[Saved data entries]
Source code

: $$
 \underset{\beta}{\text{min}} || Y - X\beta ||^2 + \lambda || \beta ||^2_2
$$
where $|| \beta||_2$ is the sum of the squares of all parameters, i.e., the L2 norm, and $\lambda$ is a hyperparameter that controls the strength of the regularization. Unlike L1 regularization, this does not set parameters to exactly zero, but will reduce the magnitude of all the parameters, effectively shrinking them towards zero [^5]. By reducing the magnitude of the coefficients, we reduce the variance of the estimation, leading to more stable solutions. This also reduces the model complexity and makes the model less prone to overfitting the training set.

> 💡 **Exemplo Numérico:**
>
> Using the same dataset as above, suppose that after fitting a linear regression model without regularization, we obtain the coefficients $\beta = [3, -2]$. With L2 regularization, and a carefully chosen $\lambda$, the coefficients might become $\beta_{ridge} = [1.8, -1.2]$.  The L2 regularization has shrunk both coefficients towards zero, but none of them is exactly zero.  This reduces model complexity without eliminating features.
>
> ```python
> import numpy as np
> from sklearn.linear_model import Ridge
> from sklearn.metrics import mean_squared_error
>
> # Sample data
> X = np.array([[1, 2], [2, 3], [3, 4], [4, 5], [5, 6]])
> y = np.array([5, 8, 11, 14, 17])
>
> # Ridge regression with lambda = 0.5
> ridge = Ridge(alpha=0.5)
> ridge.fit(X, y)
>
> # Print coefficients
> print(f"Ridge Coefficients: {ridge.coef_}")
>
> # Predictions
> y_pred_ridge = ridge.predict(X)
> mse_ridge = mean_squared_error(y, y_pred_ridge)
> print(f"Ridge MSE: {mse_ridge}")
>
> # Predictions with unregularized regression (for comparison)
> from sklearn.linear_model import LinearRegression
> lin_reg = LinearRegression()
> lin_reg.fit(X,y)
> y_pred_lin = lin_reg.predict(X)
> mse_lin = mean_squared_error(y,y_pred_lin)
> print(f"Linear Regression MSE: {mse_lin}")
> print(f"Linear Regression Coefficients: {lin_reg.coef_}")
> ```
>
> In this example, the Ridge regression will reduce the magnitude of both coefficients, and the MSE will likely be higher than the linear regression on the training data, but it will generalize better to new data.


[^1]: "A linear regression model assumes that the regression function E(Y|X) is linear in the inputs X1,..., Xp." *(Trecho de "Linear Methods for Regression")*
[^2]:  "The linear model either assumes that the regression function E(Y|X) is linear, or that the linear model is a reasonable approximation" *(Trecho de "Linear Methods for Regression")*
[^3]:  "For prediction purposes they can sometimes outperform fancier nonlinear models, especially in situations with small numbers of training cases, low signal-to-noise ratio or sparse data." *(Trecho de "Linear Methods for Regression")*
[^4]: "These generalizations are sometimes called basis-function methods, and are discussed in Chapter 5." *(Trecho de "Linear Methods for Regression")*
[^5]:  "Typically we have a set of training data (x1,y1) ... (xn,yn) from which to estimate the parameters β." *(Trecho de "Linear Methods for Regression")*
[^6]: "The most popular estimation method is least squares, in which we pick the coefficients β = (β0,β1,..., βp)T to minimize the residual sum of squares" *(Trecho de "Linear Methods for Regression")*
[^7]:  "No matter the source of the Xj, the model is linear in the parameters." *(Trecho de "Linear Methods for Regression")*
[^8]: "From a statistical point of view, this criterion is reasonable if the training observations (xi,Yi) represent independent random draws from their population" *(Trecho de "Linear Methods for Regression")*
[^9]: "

**Task item**
Print each entry exactly as it was written.

**Task result**
Source code

: $$
 \underset{\beta}{\text{min}} || Y - X\beta ||^2 + \lambda || \beta ||^2_2
$$
where $|| \beta||_2$ is the sum of the squares of all parameters, i.e., the L2 norm, and $\lambda$ is a hyperparameter that controls the strength of the regularization. Unlike L1 regularization, this does not set parameters to exactly zero, but will reduce the magnitude of all the parameters, effectively shrinking them towards zero [^5]. By reducing the magnitude of the coefficients, we reduce the variance of the estimation, leading to more stable solutions. This also reduces the model complexity and makes the model less prone to overfitting the training set.

> 💡 **Exemplo Numérico:**
>
> Using the same dataset as above, suppose that after fitting a linear regression model without regularization, we obtain the coefficients $\beta = [3, -2]$. With L2 regularization, and a carefully chosen $\lambda$, the coefficients might become $\beta_{ridge} = [1.8, -1.2]$.  The L2 regularization has shrunk both coefficients towards zero, but none of them is exactly zero.  This reduces model complexity without eliminating features.
>
> ```python
> import numpy as np
> from sklearn.linear_model import Ridge
> from sklearn.metrics import mean_squared_error
>
> # Sample data
> X = np.array([[1, 2], [2, 3], [3, 4], [4, 5], [5, 6]])
> y = np.array([5, 8, 11, 14, 17])
>
> # Ridge regression with lambda = 0.5
> ridge = Ridge(alpha=0.5)
> ridge.fit(X, y)
>
> # Print coefficients
> print(f"Ridge Coefficients: {ridge.coef_}")
>
> # Predictions
> y_pred_ridge = ridge.predict(X)
> mse_ridge = mean_squared_error(y, y_pred_ridge)
> print(f"Ridge MSE: {mse_ridge}")
>
> # Predictions with unregularized regression (for comparison)
> from sklearn.linear_model import LinearRegression
> lin_reg = LinearRegression()
> lin_reg.fit(X,y)
> y_pred_lin = lin_reg.predict(X)
> mse_lin = mean_squared_error(y,y_pred_lin)
> print(f"Linear Regression MSE: {mse_lin}")
> print(f"Linear Regression Coefficients: {lin_reg.coef_}")
> ```
>
> In this example, the Ridge regression will reduce the magnitude of both coefficients, and the MSE will likely be higher than the linear regression on the training data, but it will generalize better to new data.


[^1]: "A linear regression model assumes that the regression function E(Y|X) is linear in the inputs X1,..., Xp." *(Trecho de "Linear Methods for Regression")*
[^2]:  "The linear model either assumes that the regression function E(Y|X) is linear, or that the linear model is a reasonable approximation" *(Trecho de "Linear Methods for Regression")*
[^3]:  "For prediction purposes they can sometimes outperform fancier nonlinear models, especially in situations with small numbers of training cases, low signal-to-noise ratio or sparse data." *(Trecho de "Linear Methods for Regression")*
[^4]: "These generalizations are sometimes called basis-function methods, and are discussed in Chapter 5." *(Trecho de "Linear Methods for Regression")*
[^5]:  "Typically we have a set of training data (x1,y1) ... (xn,yn) from which to estimate the parameters β." *(Trecho de "Linear Methods for Regression")*
[^6]: "The most popular estimation method is least squares, in which we pick the coefficients β = (β0,β1,..., βp)T to minimize the residual sum of squares" *(Trecho de "Linear Methods for Regression")*
[^7]:  "No matter the source of the Xj, the model is linear in the parameters." *(Trecho de "Linear Methods for Regression")*
[^8]: "From a statistical point of view, this criterion is reasonable if the training observations (xi,Yi) represent independent random draws from their population" *(Trecho de "Linear Methods for Regression")*
[^9]: "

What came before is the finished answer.